A significant figure in Zimbabwe make a living selling goods on the street. Due to restrictions aimed at curbing coronavirus infections, their income is shrinking drastically.
Unlike what other countries are currently doing to assist the vending community in the wake of COVID-19 pandemic, Zimbabwe is not providing for it’s struggling citizens.
A survey carried out in the capital city, Harare, by TechMag TV proved a dire situation among vendors.
Putting on a brave face, she displays her tomatoes and vegetables on an open pavement right at the centre of the city.
She doesn’t want to be interviewed as she fears the local police.
Her trading place is at the corner of Robert Mugabe and fourth street.
Finally, we convinced her to share her vending experiences under the COVID-19 induced lockdown.
Her name is Paida.
“I have to be alert of Harare City Council police officers , they can just appear and if I’m caught selling, they will confiscate my things and charge me with a fine,” Paida said as she uncomfortably narrates her story.
“ Yes there’s COVID-19, but I have got a family to feed everyday. I survive on vending, that’s my only source of income. It’s not by choice that I am here but economic challenges brought me here.”

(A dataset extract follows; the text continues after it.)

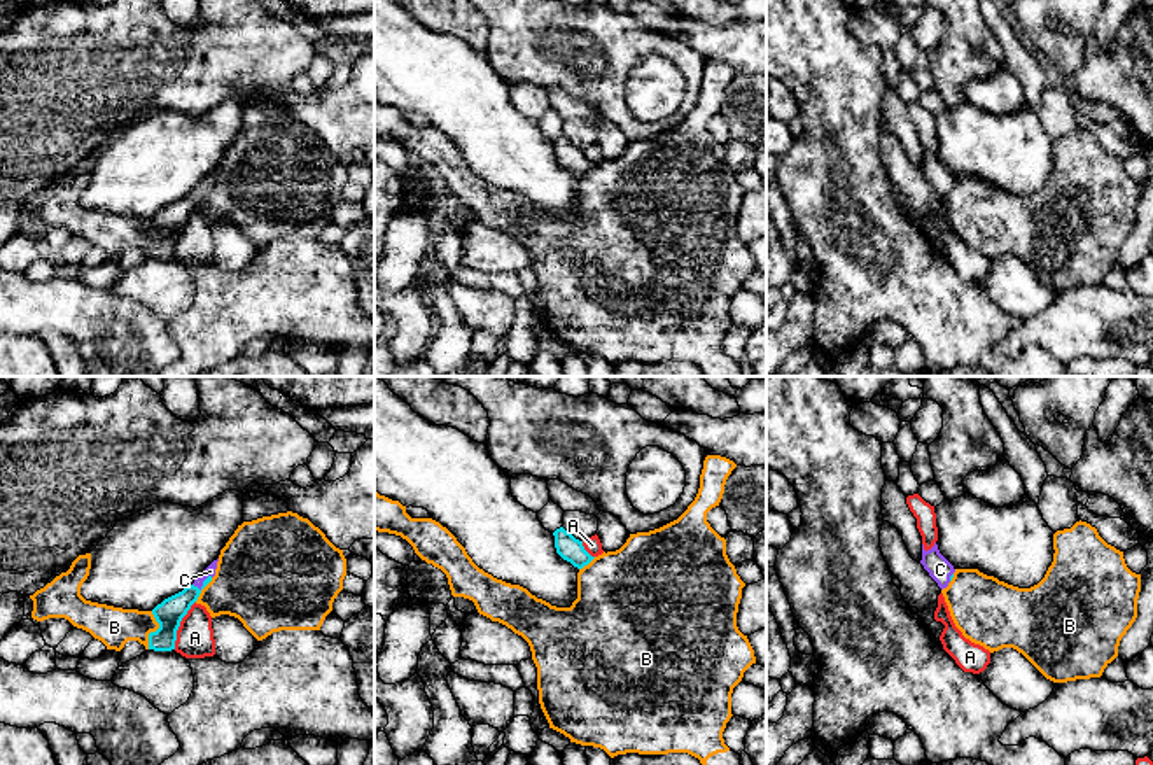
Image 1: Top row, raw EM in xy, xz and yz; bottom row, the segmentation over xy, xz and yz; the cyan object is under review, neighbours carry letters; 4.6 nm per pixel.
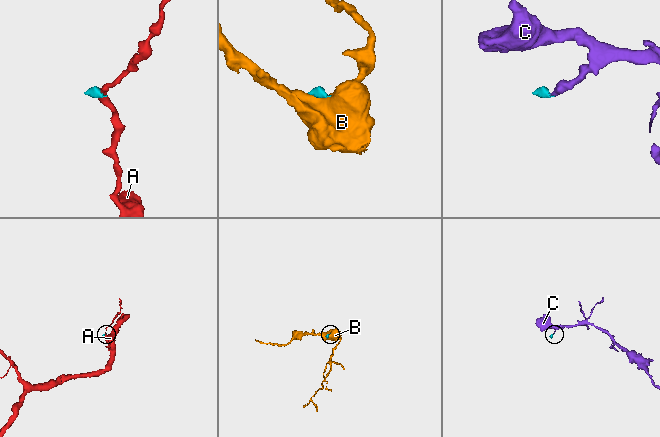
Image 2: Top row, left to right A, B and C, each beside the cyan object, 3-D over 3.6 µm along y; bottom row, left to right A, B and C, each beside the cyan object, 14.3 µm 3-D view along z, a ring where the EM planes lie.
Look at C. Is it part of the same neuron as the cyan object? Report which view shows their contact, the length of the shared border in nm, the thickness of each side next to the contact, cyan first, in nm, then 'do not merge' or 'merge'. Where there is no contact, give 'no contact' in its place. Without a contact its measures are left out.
xy | 100 nm | 120/50 nm | merge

” I have to face both wars, COVID-19 and Hunger. If I stay at home due to COVID-19, my family may survive the pandemic but hunger will strike them. So what do we do? You see our survival potions are limited.”
Paida is not the only informal trader currently enduring the adverse effects of coronavirus.

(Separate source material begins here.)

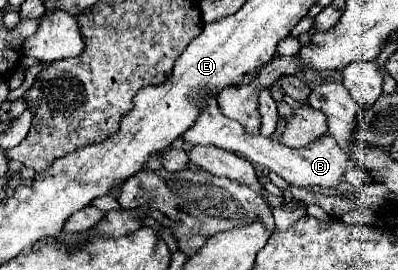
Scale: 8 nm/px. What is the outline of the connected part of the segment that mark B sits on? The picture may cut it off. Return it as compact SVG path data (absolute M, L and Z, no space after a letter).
M194 89L190 93L190 97L196 103L202 103L202 113L198 115L196 123L182 135L182 139L186 143L192 145L214 145L220 149L228 149L236 155L246 157L252 163L258 163L262 167L268 167L272 171L276 171L284 181L288 181L290 187L302 187L302 189L310 189L310 187L338 187L344 181L344 171L348 169L348 159L344 157L344 153L340 153L336 141L332 141L330 133L328 137L322 137L322 141L316 141L316 145L308 145L308 147L300 147L300 149L292 149L280 143L274 143L270 137L262 137L262 135L248 135L236 121L228 119L216 99L216 93L208 93L202 89Z

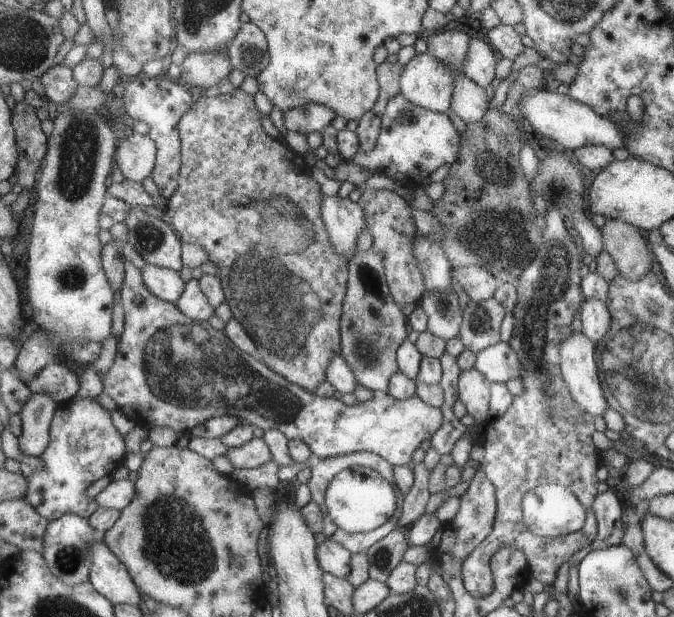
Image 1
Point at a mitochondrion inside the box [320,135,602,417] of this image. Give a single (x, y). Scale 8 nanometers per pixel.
(497, 235)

Vendors Initiative for social economic transformation ( VISET) in June noted that informal traders have been severely affected by the current lockdown.
“Vendors Initiative for Social and Economic Transformation (VISET) notes with weighty concern the directive by President E.D. Mnangagwa with regards to conditions precedent for the re-opening of the informalnformal economy, where entities and individuals are required to register before they can resume trading.”

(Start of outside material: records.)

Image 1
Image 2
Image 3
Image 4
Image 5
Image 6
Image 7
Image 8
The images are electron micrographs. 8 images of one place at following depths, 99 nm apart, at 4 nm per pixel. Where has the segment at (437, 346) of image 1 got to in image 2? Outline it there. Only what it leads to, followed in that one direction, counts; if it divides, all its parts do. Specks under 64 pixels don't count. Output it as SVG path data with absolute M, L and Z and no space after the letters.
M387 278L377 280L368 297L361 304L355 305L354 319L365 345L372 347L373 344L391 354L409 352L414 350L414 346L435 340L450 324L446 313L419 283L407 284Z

“It is VISET’s view that, under the prevailing circumstances, this condition is totally impractical and likely to result in rent-seeking behaviour from unscrupulous officials and space barons. No details were furnished as to who exactly would be the issuing authority nor what conditions one would need to satisfy. Furthermore, most informal traders’ markets were destroyed and the majority are yet to be completed, so one wonders where they will trade from,” said
VISET then after President Emmerson Mnangagwa announced that vendors need to formally register their businesses to resume operation.
Another banana vendor who operates by Chinhoyi street shared the same grievances raised by Paida.
“Municipality police are the biggest threat to my business, without their frequent raids I can afford daily basics to feed my family,” he said.
“I know COVID-19 is there and I totally respect lockdown restrictions but what about my means of survival? I cannot afford a day sitting at home. I have been in this business (Selling bananas) for 4 years now. If I don’t do that my family will starve, so its better I come here battle with the police but at the end of the day I take something home.”
Following daily spikes in COVID-19 cases, the president on Tuesday announced new restrictive measures to curb the spread of the virus.
Among other measures only formal workers are allowed in town, curfew from 6 pm to 6 am, religious and social gatherings banned with funerals curtailed.
The country has to date recorded note than 2000 cases including 26 deaths.